The Louisiana Purchase doubled the size of the nation and opened the way for westward expansion across the continent. The acquisition was single most popular achievement of Jefferson's ’residency. It promised fulfillment of his dream of a continental nation reaching to the Pacific coast, “with room enough for our descendants to the hundredth and thousandth generation.” It offered to resolve Indian-settler conflict on the frontier by providing land to which eastern tribes, North and South, could be removed. It also enabled western farmers and eastern merchants to float their goods freely down the Mississippi River to New Orleans and trade them oversees extending American economy.

The American Civil War – in the name of maintaining the Union

Secession dramatically changed the nature of the political crisis confronting Americans in the winter of 1860-1861. Political sectionalism had developed around the problem of extending slavery into western territories. This question, of course, involved the larger issue of slavery’s future in the nation. But national unity replaced slavery as the central problem of the day when secession threatened the continued existence of the United States as a single nation. Southerners took their states out of the Union, formed Confederate States of America, and prepared to use military force to defend their new nation. During the war southerners proudly called themselves “rebels" even while insisting that they were not in rebellion. On the contrary, they claimed they were merely defending the constitutional exercise of their states’ rights. To emphasize this view they began, after the war was over, to call it the “War between the States.” From the North point of view, southerners were engaged in treason and revolt when they seceded and created the Confederacy. The official name given the conflict of 1861-1865 by the Union Government was the “War of the Rebellion.” The great struggle was and is most commonly known as the “American Civil War.”

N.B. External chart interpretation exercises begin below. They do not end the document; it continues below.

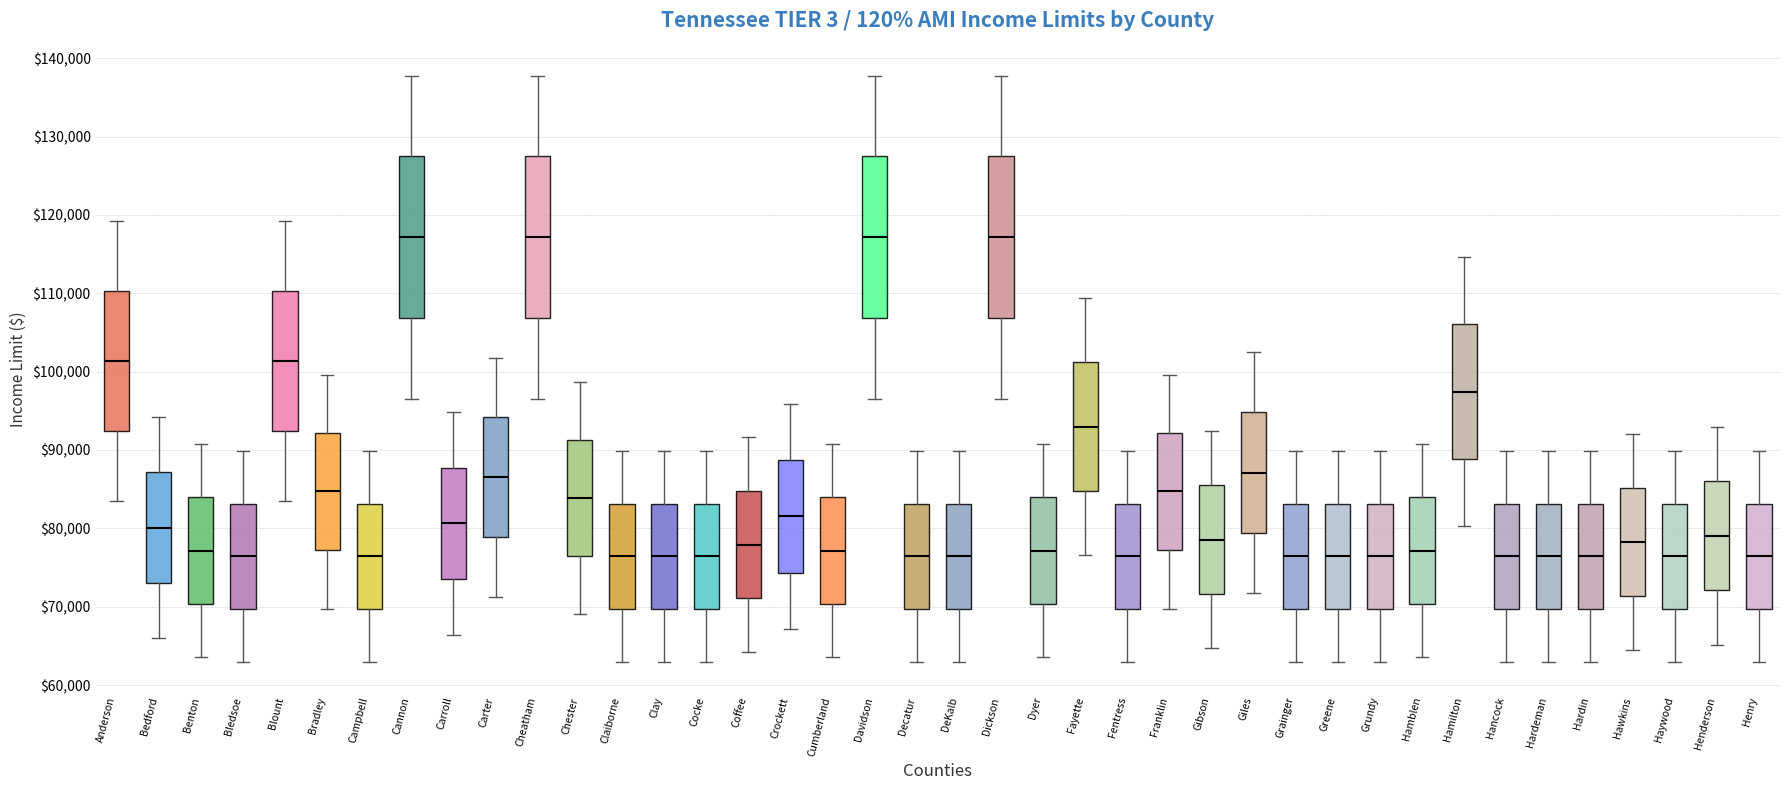

Reading left to right, transcribe this box plot: for each box, give where its median line is, the range the box spans, and where its two whiskers end, as read against the y-axis. The values are not printed on the chart, so give them approximately, as read against the axis.

Anderson: median 101000, box 92000 to 110000, whiskers 83000 to 119000
Bedford: median 80000, box 73000 to 87000, whiskers 66000 to 94000
Benton: median 77000, box 70000 to 84000, whiskers 64000 to 91000
Bledsoe: median 76000, box 70000 to 83000, whiskers 63000 to 90000
Blount: median 101000, box 92000 to 110000, whiskers 83000 to 119000
Bradley: median 85000, box 77000 to 92000, whiskers 70000 to 100000
Campbell: median 76000, box 70000 to 83000, whiskers 63000 to 90000
Cannon: median 117000, box 107000 to 127000, whiskers 96000 to 138000
Carroll: median 81000, box 74000 to 88000, whiskers 66000 to 95000
Carter: median 87000, box 79000 to 94000, whiskers 71000 to 102000
Cheatham: median 117000, box 107000 to 127000, whiskers 96000 to 138000
Chester: median 84000, box 76000 to 91000, whiskers 69000 to 99000
Claiborne: median 76000, box 70000 to 83000, whiskers 63000 to 90000
Clay: median 76000, box 70000 to 83000, whiskers 63000 to 90000
Cocke: median 76000, box 70000 to 83000, whiskers 63000 to 90000
Coffee: median 78000, box 71000 to 85000, whiskers 64000 to 92000
Crockett: median 82000, box 74000 to 89000, whiskers 67000 to 96000
Cumberland: median 77000, box 70000 to 84000, whiskers 64000 to 91000
Davidson: median 117000, box 107000 to 127000, whiskers 96000 to 138000
Decatur: median 76000, box 70000 to 83000, whiskers 63000 to 90000
DeKalb: median 76000, box 70000 to 83000, whiskers 63000 to 90000
Dickson: median 117000, box 107000 to 127000, whiskers 96000 to 138000
Dyer: median 77000, box 70000 to 84000, whiskers 64000 to 91000
Fayette: median 93000, box 85000 to 101000, whiskers 77000 to 109000
Fentress: median 76000, box 70000 to 83000, whiskers 63000 to 90000
Franklin: median 85000, box 77000 to 92000, whiskers 70000 to 100000
Gibson: median 79000, box 72000 to 85000, whiskers 65000 to 92000
Giles: median 87000, box 79000 to 95000, whiskers 72000 to 102000
Grainger: median 76000, box 70000 to 83000, whiskers 63000 to 90000
Greene: median 76000, box 70000 to 83000, whiskers 63000 to 90000
Grundy: median 76000, box 70000 to 83000, whiskers 63000 to 90000
Hamblen: median 77000, box 70000 to 84000, whiskers 64000 to 91000
Hamilton: median 97000, box 89000 to 106000, whiskers 80000 to 115000
Hancock: median 76000, box 70000 to 83000, whiskers 63000 to 90000
Hardeman: median 76000, box 70000 to 83000, whiskers 63000 to 90000
Hardin: median 76000, box 70000 to 83000, whiskers 63000 to 90000
Hawkins: median 78000, box 71000 to 85000, whiskers 64000 to 92000
Haywood: median 76000, box 70000 to 83000, whiskers 63000 to 90000
Henderson: median 79000, box 72000 to 86000, whiskers 65000 to 93000
Henry: median 76000, box 70000 to 83000, whiskers 63000 to 90000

Although the purpose of the struggle from the North’s point of view was to preserve the Union, the nature , size, and duration of the conflict had many other Far-reaching results. By ending slavery, the war began an enormous social revolution in American life. Union victory strengthened the authority of the central government . It also stimulated and intensified loyalty to the national Union; after the war the Supreme Court declared that the Union was “indestructible.”